## Actions to take
1) In the book review below, list the writers whom the reviewer says "all got together and had a baby named The Flesh Fables."
2) Please continue the book review below from its last sentence, keeping the reviewer's casual voice.

Indiana went on to deliver a postmodern trilogy based on famous modern crimes (among them, andrew cunanan's murder of versace and the menendez brothers' parental slayfest). i wonder if they are more interesting.
by Aaron Travis
hard to believe that these stories were published in various erotic magazines in the 80s. they push boundaries that i didn't even realize existed. at this point i don't even know what i'm going to say about this collection. except that i will probably have nightmares tonight about vindictive sex torture, transformative (literally) sex torture, gray area but basically good-time quasi-sex torture that still made me feel like i needed to shower off a creepy feeling of wrongness; exploited and abused teens & adults, delicate coming of age reminiscences; Michel Foucault, Ancient Rome, Clive Barker, Louisiana, John Preston; buried self-loathing made sexy (i suppose) in a handsome trucker, anti-americanism paving the way to the torture and sexual destruction of an american abroad - many, many years before Hostel & Turistas; blue light is terrifying, kudzu is terrifying, southern cops are terrifying, the Turks are terrifying; a game of cards; piss, semen, and big dicks; public humiliation in diners, the leather world, secret polaroids and disturbing paperbacks, a road trip, a trip to Italy, a mind-trip; things that are hot, things that are intellectually fascinating, things that are so appalling that they sorta make me die inside a little bit. oh and a headless torso that is watching itself as it is sexually wrung out and then literally de-sexed (not castrated: de-sexed). the writing is way beyond what i expected. highly intelligent. atmospheric. Dennis Cooper minus the wimpy blankness & collegiate postmodernism. De Sade & Bret Easton Ellis & Jim Thompson & Poppy Brite all got together and had a baby named The Flesh Fables. acclaimed historical author Steven Saylor writing pseudonymously as villainous pornographer Aaron Travis. surprisingly serious and seriously sadistic, with a few uncomfortably light touches to close out all the tortuous intensity. extremely challenging, in a good way... but also in a way that made me feel sick to my stomach and sorta hollow, sorta mentally & emotionally & morally cored out. Travis mines the unconscious like oil drillers rape the land - sometimes with a lot more subtlety but always with an ample amount of crude brutality. should erotic fiction have the cumulative effect of making you feel like a bad person? this collection, summed up in a word: memorable!

## The data
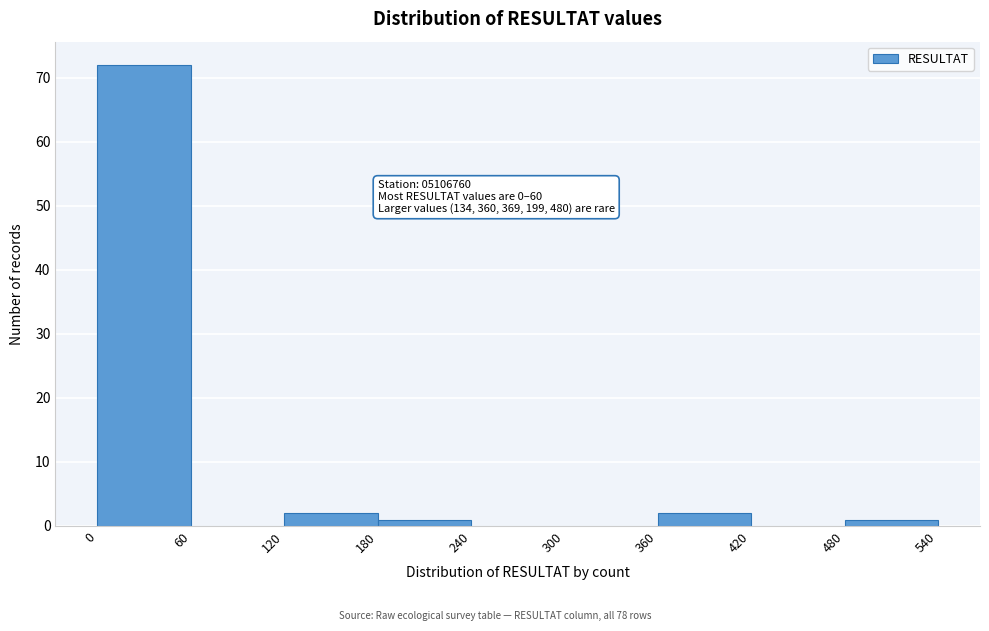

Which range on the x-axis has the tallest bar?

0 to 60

* * *

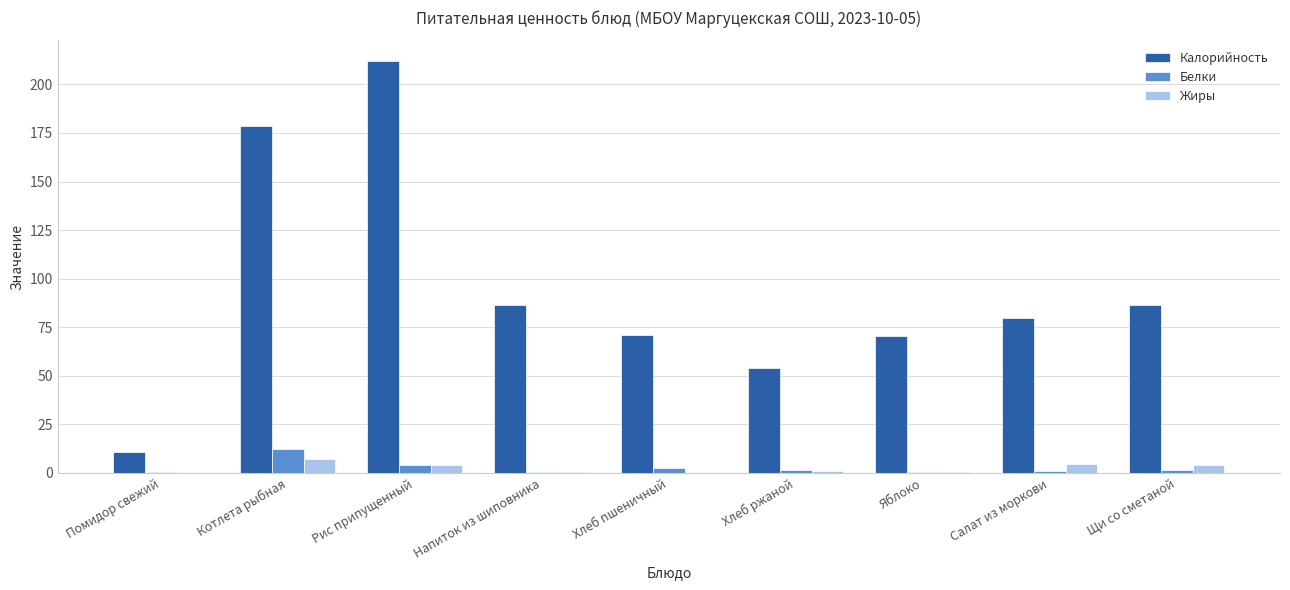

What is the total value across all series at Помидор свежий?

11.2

## Responses by item number
1) De Sade, Bret Easton Ellis, Jim Thompson, Poppy Brite

2)
but oh, this cover, ugh:
by Hanif Kureisha
i read this one because of my fondness for the movie My Beautiful Laundrette, which was written by this author. that movie was so generous, its characters so busy, its perspective so uncomplaining about unruly complicated messy awkward life. the book has that same feeling. i have a (too) organized mind and i feel vaguely envious of how Kureishi must see the world, taking in all of the confusion and seeing it as natural, organic, sometimes awful but mainly kinda beautiful. that generosity of spirit is the best thing about this delightful but sometimes rather minor note novel. it is crammed with life. even in suburbia!
the protagonist is casually bi. so am i. this is maybe the only other time i've read of such a protagonist in contemporary literary fiction (the other being The Mysteries of Pittsburgh). beyond sexuality, Karim tries to be open-minded and even-handed; he often fails utterly and holds things against people that he knows he shouldn't. Karim is also a very internal person, yet is surrounded by outgoing people and is part of a dynamic whirl of events, socializing, coming-and-going, people changing, etc. he is a part of different groups while being apart from those groups as well. it was a nice experience to read all about a character who showed me a way of looking at myself.
i should also mention that Karim is a Class A Jerkoff. he makes poor decisions. he is a condescending know-it-all who talks on and on and on. he's such an asshole at times and was quite hard to deal with. at those points it was even harder realizing that i still saw myself in him. ah well. the best character is actually his friend Jamilla ('Jammie') who has a rather adorably pathetic fiance and is a smart, sensible, rather mean-spirited, tough-minded, down-to-earth lady that i would like to marry.
by Bret Easton Ellis
Ellis is one of those authors that seems to grow in stature as time marches on. i see him on so many Favorite Author lists and i just have to roll my eyes a bit. personally, he'll always be the author i laughed at on a regular basis: hilariously pretentious and embarrassingly convinced that pretension equals depth. American Psycho? sorry, the film version was a better portrait of capitalist consumerism and had the intelligence to re-route the author's misogyny so that it existed solely within the central psycho. Less Than Zero? well, it's very hard for me to muster any empathy for spoiled brats who are unhappy with their oversexed, well-fed lives - and who have the lack of tact to complain about their emptiness. gosh i guess this turned out to be a review of 3 books!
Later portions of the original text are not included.